Montagem de exposição para noite de sarau e lançamento na Livraria Suburbano Convicto – foto: Mônica Galhardo
Pela internet, Buzo mantém um blog com postagens referentes à livraria. Por lá, faz também as vendas dos livros por meio de depósito bancário e envio via correio e é por essa facilidade de acesso pela web que a livraria já recebeu visitantes de quase todos os Estados brasileiros, já lançou autores de todas as regiões e até mesmo internacionais, como Alejandro Reyes, que em 2010 publicou e lançou no espaço o romance A rainha do Cine Roma.
Mas, há também quem apenas consuma.
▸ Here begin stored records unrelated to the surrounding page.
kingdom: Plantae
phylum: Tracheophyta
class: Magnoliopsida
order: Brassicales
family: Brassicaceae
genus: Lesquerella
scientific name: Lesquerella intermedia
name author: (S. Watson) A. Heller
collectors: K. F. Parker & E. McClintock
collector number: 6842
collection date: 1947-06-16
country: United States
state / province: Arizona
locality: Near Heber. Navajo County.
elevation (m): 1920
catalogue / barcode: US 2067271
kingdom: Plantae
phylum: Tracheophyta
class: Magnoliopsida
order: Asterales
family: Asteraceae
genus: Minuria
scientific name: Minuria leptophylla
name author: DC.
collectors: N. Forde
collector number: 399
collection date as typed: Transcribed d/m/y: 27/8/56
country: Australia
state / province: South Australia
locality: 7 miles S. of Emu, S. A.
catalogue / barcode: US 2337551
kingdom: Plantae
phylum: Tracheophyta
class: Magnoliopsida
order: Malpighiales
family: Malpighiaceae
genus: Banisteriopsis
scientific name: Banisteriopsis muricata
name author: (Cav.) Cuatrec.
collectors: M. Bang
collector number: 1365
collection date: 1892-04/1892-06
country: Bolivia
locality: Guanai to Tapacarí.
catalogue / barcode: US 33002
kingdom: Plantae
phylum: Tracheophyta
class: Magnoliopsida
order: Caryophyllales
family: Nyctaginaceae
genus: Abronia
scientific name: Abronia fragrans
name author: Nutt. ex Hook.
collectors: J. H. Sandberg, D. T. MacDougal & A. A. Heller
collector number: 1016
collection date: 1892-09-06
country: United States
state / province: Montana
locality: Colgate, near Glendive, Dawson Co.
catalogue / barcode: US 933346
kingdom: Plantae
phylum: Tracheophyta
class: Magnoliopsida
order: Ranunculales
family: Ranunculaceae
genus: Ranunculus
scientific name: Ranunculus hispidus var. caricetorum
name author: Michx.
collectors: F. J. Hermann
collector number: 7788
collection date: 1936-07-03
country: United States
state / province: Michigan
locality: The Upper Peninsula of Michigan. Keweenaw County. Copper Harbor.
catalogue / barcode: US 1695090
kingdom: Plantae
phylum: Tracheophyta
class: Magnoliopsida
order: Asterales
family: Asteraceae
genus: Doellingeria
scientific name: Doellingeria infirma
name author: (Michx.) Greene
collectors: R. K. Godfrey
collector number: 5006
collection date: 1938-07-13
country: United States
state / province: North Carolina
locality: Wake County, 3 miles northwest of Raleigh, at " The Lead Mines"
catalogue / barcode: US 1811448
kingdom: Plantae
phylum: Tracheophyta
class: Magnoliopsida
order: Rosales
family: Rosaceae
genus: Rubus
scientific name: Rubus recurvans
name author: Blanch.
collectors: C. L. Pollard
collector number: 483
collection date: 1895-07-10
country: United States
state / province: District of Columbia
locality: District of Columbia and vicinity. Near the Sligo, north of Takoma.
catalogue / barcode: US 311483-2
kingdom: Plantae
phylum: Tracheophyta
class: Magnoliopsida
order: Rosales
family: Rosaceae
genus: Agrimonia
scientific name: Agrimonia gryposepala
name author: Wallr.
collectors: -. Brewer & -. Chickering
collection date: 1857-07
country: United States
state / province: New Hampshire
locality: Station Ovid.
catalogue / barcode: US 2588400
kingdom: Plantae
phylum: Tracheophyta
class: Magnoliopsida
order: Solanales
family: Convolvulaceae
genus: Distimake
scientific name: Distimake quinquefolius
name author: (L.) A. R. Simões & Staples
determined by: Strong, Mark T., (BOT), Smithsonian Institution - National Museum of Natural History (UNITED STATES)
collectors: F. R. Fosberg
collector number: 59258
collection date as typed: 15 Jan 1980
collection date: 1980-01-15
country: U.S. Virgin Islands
Como é o caso do jornalista André Digutti. Admirador da cultura hip-hop e da literatura marginal, ele conta que vai, a cada dois meses, até a livraria para se atualizar. “Costumo comprar livros, DVDs e revistas. Acho o espaço fantástico e me sinto super em casa. Comento com pessoas que não são daqui e todas ficam loucas para conhecer a livraria, porque é algo que não existe. Em outros espaços que vendem livros não nos sentimos tão a vontade assim. Eu acho o Buzo um grande empreendedor, um visionário”, destaca.